Acórdão do Supremo Tribunal de Justiça
Processo:
083292
Nº Convencional: JSTJ00018601
Relator: MIRANDA GUSMÃO
Descritores: NEXO DE CAUSALIDADE
MATÉRIA DE FACTO
COMPETÊNCIA DOS TRIBUNAIS DE INSTÂNCIA
COMPETÊNCIA DO SUPREMO TRIBUNAL DE JUSTIÇA
DANO
Nº do Documento: SJ199304150832922
Data do Acordão: 04/15/1993
Votação: UNANIMIDADE
Referência de Publicação: CJSTJ 1993 ANOI TII PAG59
Tribunal Recurso: T REL LISBOA
Processo no Tribunal Recurso: 5349
Data: 03/24/1992
Texto Integral: N
Privacidade: 1
Meio Processual: REVISTA.
Decisão: NEGADA A REVISTA.
Área Temática: DIR PROC CIV.
DIR CIV - TEORIA GERAL.
Legislação Nacional: CPC67 ARTIGO 684.
CCIV66 ARTIGO 10 N3 ARTIGO 342 N1 ARTIGO 563.
Jurisprudência Nacional: ACÓRDÃO STJ DE 1979/05/22 IN BMJ N278 PAG296.
ACÓRDÃO STJ DE 1985/02/13 IN BMJ N344 PAG377.
ACÓRDÃO STJ PROC78631 DE 1992/05/21.
ACÓRDÃO STJ PROC81775 DE 1992/12/09.
Sumário : I - A relação da causalidade é matéria de facto da exclusiva competência das instâncias, não sendo sindicável pelo Supremo Tribunal de Justiça.

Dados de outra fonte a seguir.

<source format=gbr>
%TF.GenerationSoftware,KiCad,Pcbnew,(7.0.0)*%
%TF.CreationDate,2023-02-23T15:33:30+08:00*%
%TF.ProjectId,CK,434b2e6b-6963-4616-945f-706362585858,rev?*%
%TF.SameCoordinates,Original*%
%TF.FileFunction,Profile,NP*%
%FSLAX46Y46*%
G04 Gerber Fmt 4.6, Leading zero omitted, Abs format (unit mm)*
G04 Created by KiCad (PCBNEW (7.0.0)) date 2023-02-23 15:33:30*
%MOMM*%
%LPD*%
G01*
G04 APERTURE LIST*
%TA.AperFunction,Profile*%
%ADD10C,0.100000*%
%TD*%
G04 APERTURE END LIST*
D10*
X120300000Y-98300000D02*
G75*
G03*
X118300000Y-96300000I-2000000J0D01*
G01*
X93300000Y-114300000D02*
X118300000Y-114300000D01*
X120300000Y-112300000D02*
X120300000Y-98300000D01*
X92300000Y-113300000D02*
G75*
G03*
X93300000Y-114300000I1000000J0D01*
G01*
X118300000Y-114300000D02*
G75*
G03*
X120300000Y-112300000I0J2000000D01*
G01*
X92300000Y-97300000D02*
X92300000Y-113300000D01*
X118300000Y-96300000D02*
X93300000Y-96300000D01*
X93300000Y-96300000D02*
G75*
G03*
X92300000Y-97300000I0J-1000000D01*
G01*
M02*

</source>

II - Segundo a doutrina da causalidade adequada consignada no artigo 563 do Código Civil, para que um facto seja causa de um dano é necessário, antes de mais, que, no plano naturalistico, ele seja condição sem o qual o dano não se teria verificado e depois que, em abstracto ou em geral, seja causa adequada do mesmo.

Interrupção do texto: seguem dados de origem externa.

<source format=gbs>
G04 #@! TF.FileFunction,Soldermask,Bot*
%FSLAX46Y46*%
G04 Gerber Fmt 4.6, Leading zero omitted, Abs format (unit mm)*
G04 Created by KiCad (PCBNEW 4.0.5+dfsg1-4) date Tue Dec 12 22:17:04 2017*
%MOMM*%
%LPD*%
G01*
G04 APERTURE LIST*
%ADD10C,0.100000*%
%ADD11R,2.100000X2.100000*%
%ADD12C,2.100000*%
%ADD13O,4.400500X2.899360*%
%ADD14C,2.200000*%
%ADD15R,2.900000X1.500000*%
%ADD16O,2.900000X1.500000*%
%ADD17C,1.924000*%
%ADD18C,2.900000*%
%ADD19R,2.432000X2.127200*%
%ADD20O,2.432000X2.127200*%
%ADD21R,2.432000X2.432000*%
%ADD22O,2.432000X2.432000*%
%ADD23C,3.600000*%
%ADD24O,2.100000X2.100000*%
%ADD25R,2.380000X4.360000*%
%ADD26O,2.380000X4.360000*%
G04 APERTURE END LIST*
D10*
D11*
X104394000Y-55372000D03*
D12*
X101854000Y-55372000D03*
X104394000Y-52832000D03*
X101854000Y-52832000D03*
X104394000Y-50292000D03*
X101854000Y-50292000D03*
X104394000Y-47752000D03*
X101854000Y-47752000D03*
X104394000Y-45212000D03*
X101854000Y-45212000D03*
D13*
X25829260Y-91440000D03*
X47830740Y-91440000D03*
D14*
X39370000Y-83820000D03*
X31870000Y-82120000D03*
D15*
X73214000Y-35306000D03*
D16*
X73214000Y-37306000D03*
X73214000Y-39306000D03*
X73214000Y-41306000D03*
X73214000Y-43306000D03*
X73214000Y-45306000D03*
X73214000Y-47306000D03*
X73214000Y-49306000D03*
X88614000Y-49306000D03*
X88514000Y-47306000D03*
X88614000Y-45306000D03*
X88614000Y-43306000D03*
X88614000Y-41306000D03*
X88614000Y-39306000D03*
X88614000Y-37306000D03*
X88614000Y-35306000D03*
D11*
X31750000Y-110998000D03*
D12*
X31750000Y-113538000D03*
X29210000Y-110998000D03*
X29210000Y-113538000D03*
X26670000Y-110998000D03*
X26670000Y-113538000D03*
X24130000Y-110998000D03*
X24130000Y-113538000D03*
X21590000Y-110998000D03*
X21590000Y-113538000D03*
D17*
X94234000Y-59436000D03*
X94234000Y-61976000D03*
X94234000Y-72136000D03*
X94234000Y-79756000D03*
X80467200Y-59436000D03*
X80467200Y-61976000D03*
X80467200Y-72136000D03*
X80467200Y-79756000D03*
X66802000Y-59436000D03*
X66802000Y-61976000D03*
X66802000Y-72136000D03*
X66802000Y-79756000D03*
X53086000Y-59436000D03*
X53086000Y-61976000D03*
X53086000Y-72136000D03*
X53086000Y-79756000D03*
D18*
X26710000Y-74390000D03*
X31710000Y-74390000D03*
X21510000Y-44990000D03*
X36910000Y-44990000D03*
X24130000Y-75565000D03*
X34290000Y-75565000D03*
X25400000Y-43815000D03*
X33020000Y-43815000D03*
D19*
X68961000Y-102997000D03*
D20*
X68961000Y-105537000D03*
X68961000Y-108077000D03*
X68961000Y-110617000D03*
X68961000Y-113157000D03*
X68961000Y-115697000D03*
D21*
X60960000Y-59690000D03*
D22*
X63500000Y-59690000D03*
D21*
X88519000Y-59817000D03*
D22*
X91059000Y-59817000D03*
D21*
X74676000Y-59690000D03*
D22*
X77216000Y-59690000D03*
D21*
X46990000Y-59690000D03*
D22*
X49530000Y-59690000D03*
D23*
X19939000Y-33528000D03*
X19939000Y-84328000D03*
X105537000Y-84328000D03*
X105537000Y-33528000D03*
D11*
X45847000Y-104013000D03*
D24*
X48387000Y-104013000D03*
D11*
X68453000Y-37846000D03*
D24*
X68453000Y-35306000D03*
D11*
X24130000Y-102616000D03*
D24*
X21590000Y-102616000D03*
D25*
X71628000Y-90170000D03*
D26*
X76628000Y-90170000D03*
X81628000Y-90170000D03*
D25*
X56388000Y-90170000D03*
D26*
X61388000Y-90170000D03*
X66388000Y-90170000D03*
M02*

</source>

III - A formulação mais adequada a usar para se saber se o facto é ou não causa adequada do dano é a que o artigo 10, n. 3 do Código Civil impõe, ou seja, a causalidade adequada na sua formulação negativa: a condição deixará de ser causa do dano sempre que, segundo a sua natureza geral, era de todo indiferente para a produção do dano e só se tornou condição dele em virtude de outras circunstâncias extraordinárias, sendo, portanto, inadequado para esse dano.